Lemmon worked with Pancam Lead Scientist Jim Bell, of Cornell University to plot the shots and make the moving-picture simulation from images taken several seconds apart in both sequences.
The sunset movie, combining exposures taken Nov. 4 and Nov. 5, 2010, through different camera filters, accelerates about 17 minutes of sunset into a 30-second simulation. One of the filters is specifically used to look at the sun. Two other filters used for these shots provide color information. The rover team has taken Pancam images of sunsets on several previous occasions, gaining scientifically valuable information about the variability of dust in the lower atmosphere. The new clip is the longest sunset movie from Mars ever produced, taking advantage of adequate solar energy currently available to Opportunity.

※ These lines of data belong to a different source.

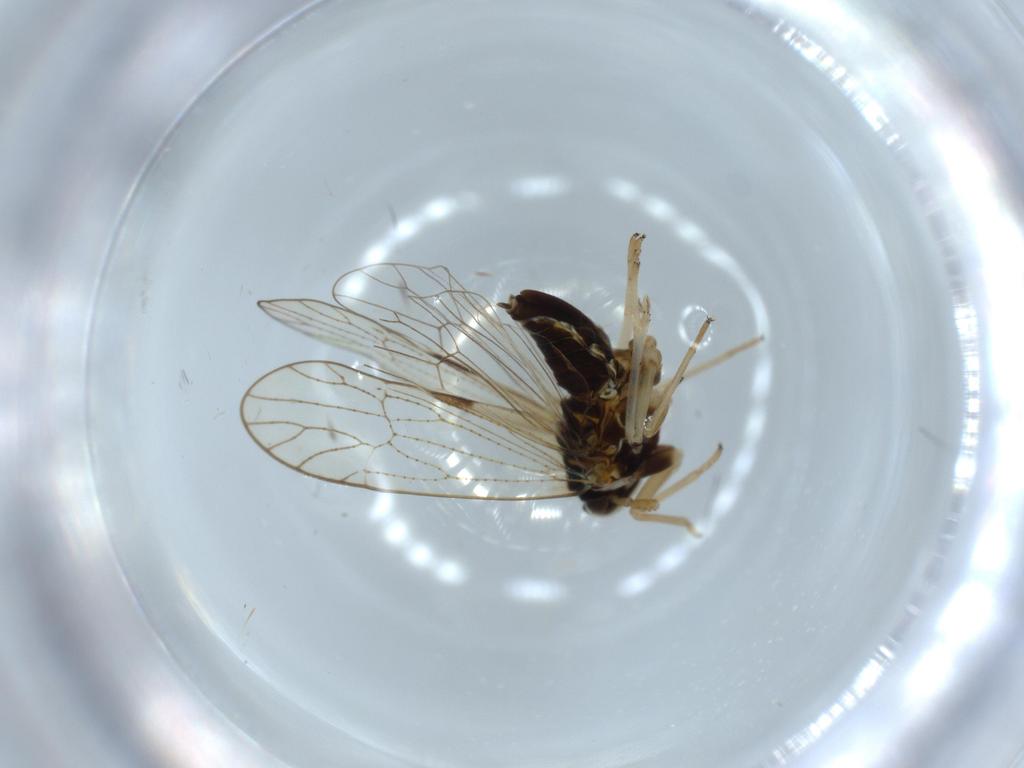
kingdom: Animalia
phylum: Arthropoda
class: Insecta
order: Hemiptera
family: Pyrrhocoridae
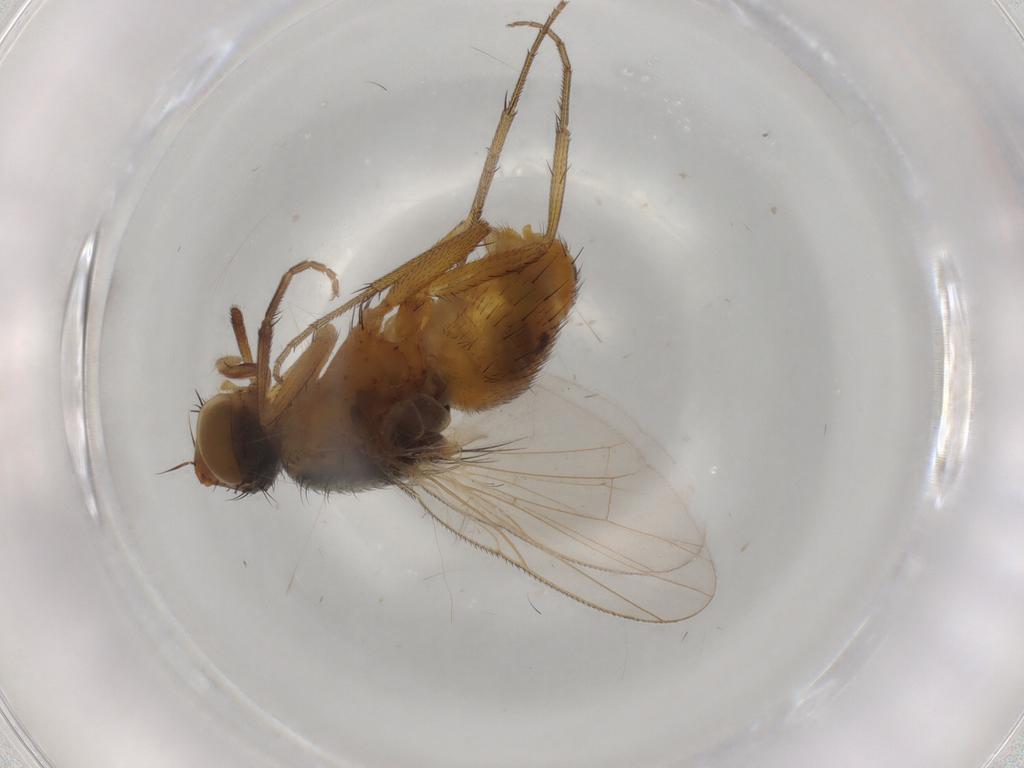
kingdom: Animalia
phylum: Arthropoda
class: Insecta
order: Diptera
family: Muscidae
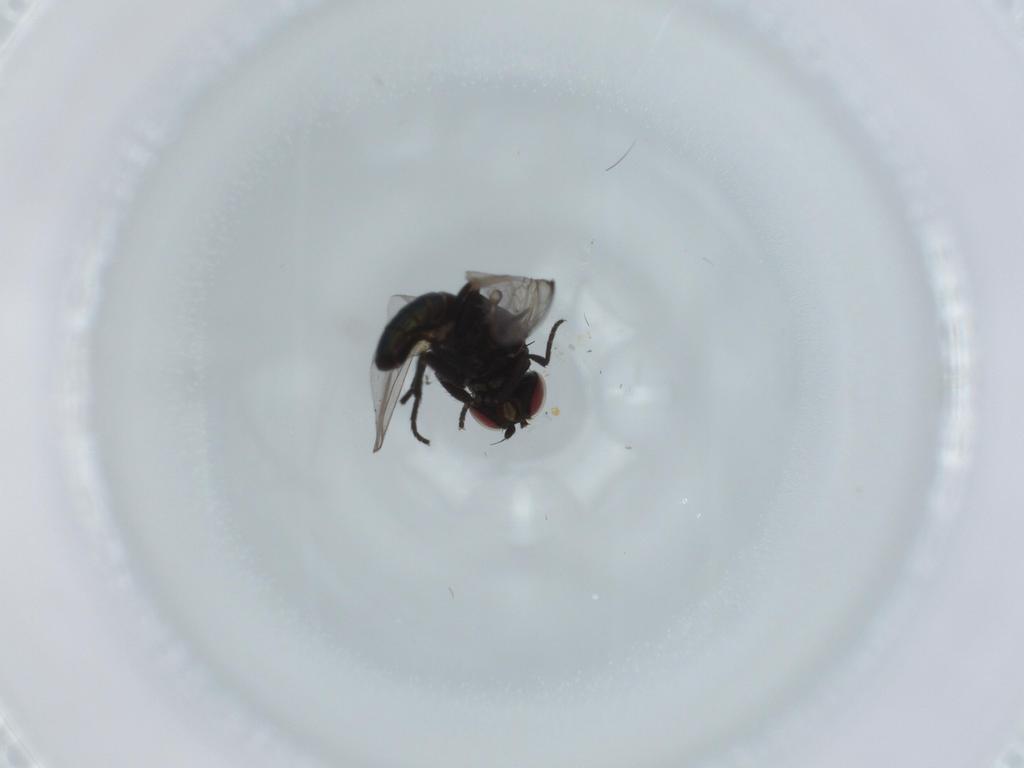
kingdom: Animalia
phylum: Arthropoda
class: Insecta
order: Diptera
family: Agromyzidae
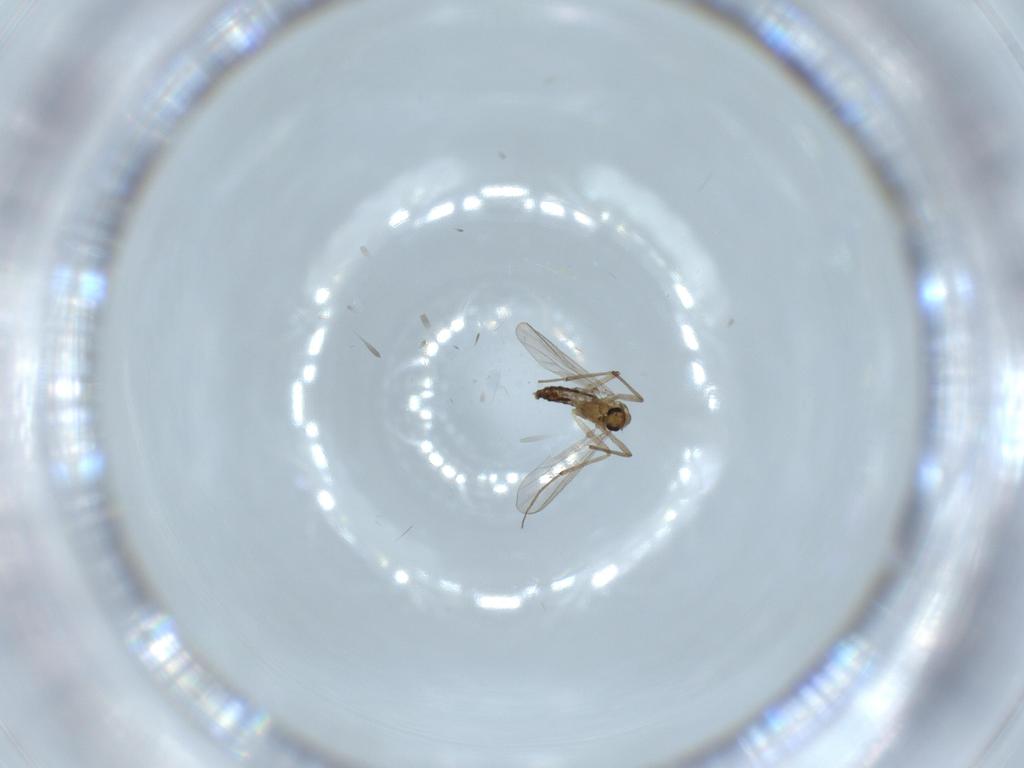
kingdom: Animalia
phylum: Arthropoda
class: Insecta
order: Diptera
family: Chironomidae
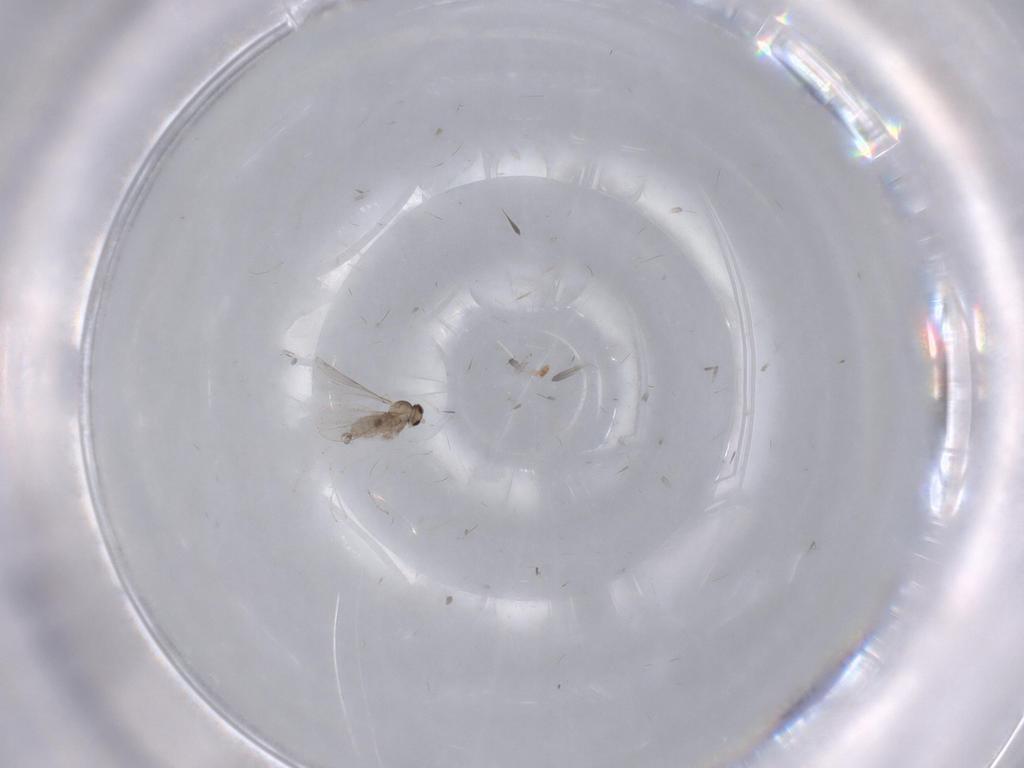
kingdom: Animalia
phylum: Arthropoda
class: Insecta
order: Diptera
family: Cecidomyiidae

At the American Geophysical Union conference last week, MER project manager John Callas said Oppy is producing 600 watt-hours per day, and that the slight dust covering the solar arrays put the energy output at 60% of full power. Not too bad for the almost-7-year-old solar arrays, which have been repeatedly cleaned off by wind gusts.
The two Martian moons are too small to fully cover the face of the sun, as seen from the surface of Mars, so these events — called transits or partial eclipses — look quite different from a solar eclipse seen on Earth. Bell and Lemmon chose a transit by Phobos shortly before the Mars sunset on Nov. 9, 2010, for a set of Pancam exposures taken four seconds apart and combined into the new, 30-second, eclipse movie. Scientifically, images years apart that show Phobos’ exact position relative to the sun at an exact moment in time aid studies of slight changes in the moon’s orbit. This, in turn, adds information about the interior of Mars.
The movies show an artistic side to those working with the images returned by the rovers.
“For nearly seven years now, we’ve been using the cameras on Spirit and Opportunity to help us experience Mars as if we were there, viewing these spectacular vistas for ourselves,” Bell said. “Whether it’s seeing glorious sunsets and eclipses like these, or the many different and lovely sandy and rocky landscapes that we’ve driven through over the years, we are all truly exploring Mars through the lenses of our hardy robotic emissaries.
“It reminds me of a favorite quote from French author Marcel Proust: ‘The real voyage of discovery consists not in seeking new landscapes, but in having new eyes,'” he added.